The spam sites that are in my niche haven't suffered at all, while I've had my results cut way down. I've seen the same thing with a couple of friends - they've been impacted even worse than I have.
It could be that people are stealing my content, and I'm the one getting penalized, and I'll have to look into that this weekend, but that doesn't help me out much - I can work with Google and get them delisted, but I doubt Google will give me any kind of special re-index - my sites only handle 50,000 or so people a month - a drop in the bucket.
In addition to my websites, I have a small side service that I use AdWords to advertis - I'll move that AW money over to another advertising service, and I'll switch out my AdSense ads on my website to other services as well. If Google calls or emails like they have in the past when I've made such changes, I'll let them know, but they are seperate entitites from the Google SE gods.
Google may not notice, but I will feel like I have done something :-)

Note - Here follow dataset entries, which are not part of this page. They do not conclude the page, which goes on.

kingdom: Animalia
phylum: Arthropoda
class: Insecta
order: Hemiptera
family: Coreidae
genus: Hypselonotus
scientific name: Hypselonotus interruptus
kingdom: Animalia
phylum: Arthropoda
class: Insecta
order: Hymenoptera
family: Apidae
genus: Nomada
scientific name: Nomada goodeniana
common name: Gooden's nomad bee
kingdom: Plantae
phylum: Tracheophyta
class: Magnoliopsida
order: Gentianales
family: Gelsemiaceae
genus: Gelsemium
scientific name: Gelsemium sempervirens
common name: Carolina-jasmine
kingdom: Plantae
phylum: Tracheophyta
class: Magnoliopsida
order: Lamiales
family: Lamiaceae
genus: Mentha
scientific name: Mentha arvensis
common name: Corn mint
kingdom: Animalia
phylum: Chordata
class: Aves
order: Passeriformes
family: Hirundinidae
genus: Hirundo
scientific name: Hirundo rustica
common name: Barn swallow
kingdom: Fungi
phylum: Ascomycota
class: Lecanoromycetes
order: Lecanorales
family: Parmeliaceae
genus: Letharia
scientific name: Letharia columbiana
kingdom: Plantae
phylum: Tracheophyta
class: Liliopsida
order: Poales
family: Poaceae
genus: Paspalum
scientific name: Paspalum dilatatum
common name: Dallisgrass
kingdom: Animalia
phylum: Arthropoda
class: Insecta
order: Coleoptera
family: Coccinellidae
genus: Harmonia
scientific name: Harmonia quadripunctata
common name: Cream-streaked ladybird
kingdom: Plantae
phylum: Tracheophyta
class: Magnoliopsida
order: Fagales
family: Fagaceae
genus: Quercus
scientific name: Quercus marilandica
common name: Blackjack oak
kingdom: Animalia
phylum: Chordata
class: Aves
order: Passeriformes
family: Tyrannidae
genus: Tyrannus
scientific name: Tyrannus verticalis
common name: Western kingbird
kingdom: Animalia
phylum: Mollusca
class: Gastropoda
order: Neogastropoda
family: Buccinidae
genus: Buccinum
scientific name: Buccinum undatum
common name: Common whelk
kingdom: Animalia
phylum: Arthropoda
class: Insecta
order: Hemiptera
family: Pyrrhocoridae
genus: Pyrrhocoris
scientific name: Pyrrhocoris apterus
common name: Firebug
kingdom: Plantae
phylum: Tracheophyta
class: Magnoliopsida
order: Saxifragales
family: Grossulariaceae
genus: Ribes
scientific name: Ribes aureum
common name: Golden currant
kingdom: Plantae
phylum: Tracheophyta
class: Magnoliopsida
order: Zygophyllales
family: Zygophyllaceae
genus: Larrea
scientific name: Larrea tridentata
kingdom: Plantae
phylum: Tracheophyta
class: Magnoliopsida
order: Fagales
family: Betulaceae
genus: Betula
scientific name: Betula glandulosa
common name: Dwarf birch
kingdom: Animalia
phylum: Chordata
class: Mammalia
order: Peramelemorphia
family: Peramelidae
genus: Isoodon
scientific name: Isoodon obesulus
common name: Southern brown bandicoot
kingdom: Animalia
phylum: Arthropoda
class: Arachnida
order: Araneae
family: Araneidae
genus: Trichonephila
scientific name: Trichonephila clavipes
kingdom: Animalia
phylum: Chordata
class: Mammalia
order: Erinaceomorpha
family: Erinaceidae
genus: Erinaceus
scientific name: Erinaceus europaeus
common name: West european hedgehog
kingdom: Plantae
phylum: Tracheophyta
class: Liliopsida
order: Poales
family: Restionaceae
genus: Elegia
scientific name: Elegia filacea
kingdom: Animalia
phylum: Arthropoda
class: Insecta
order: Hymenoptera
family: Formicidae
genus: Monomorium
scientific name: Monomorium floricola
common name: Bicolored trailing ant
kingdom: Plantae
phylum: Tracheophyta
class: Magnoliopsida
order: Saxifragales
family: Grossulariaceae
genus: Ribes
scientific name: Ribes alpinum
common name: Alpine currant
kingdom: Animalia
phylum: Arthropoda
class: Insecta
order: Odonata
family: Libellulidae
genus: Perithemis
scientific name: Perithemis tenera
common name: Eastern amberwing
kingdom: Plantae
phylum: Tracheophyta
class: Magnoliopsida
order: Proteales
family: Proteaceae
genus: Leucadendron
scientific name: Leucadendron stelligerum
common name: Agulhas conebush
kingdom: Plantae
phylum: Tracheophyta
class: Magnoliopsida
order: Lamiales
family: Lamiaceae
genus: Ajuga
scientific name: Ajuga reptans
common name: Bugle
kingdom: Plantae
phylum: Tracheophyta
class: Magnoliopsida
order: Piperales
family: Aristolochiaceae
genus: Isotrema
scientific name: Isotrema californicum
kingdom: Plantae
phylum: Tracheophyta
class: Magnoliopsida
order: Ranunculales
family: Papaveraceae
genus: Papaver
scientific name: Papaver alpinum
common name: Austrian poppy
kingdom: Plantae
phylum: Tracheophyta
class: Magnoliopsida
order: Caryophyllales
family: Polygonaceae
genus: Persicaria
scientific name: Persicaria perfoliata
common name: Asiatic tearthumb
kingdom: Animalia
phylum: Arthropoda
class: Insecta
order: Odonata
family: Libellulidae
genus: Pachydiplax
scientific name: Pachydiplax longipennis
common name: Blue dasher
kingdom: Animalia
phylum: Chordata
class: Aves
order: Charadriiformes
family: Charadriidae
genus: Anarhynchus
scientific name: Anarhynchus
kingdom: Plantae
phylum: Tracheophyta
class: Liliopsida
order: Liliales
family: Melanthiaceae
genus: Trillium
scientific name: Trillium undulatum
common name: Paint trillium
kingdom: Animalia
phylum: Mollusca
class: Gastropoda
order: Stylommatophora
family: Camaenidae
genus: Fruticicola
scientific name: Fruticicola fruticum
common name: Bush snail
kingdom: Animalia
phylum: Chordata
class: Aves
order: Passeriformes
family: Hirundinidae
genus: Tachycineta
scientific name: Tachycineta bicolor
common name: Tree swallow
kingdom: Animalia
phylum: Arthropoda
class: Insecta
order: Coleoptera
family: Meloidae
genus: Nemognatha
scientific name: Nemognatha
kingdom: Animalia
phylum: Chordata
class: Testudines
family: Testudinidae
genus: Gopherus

Simple.. are you just a store with books or are you a store with books, community forums, book blogs, User hand written reviews of the books, reviews of the best libraries, etc. If not, you better win by having the best natural links from the most powerful sites to offest your dup content/affiliate link limited site.
You wont be hit by anything, you will just have less chance of ranking unless you get better links (naturally ofcourse). You dont get penalized you just get looked at as less important.
because some spammers know how to acquire "high quality" IBLs.
This is very misleading. While the statement is accurate for some of course, the majority of Spammers are thriving because they have aquired networks of sites they can manipulate the links from. These are not quality links, they are just not reciprocal. Over the past year Googles ability to spot networks has weakened considerably.
It almost seems as though G have added a penalty for sites that have any form of affiliate code in their outbound links
I hope your right but I'm not holding my breath
Regarding my book posting
My site has a good mix of my own content mixed in with affiliate information, but as in my book example the content provided by the affiliate still only amounted to 40% of the content the rest was my own and these affiliate pages where 3rd & 4th level pages
I've been some further research across a wide selection of keywords and I'm sure this latest twist of the knife is aimed at affiliate sites as I'm struggling to find any
I run or am associated with numerous sites.. some affiliate oriented some not.. What seems to hurt the ones that lost pages the most is the fact that backlinks where hit and therefore deep indexing was stopped or slowed. It is just that most affiliate oriented sites tend to be connected one way or another to bad links.
Big Daddy = Quality Control Check
On the 9th May I did a 301 redirect from page.htm to a another of my sites as follows:
RewriteRule ^page-a\.htm$ [domain.com...] [L,R=permanent]
What i overlooked was that over 600 other pages link to page.htm. I now find that many have gone missing from the Google index. I can't be sure when they dropped out, but i will assume it was over the last week. I have now removed the Redirect to see if they come back.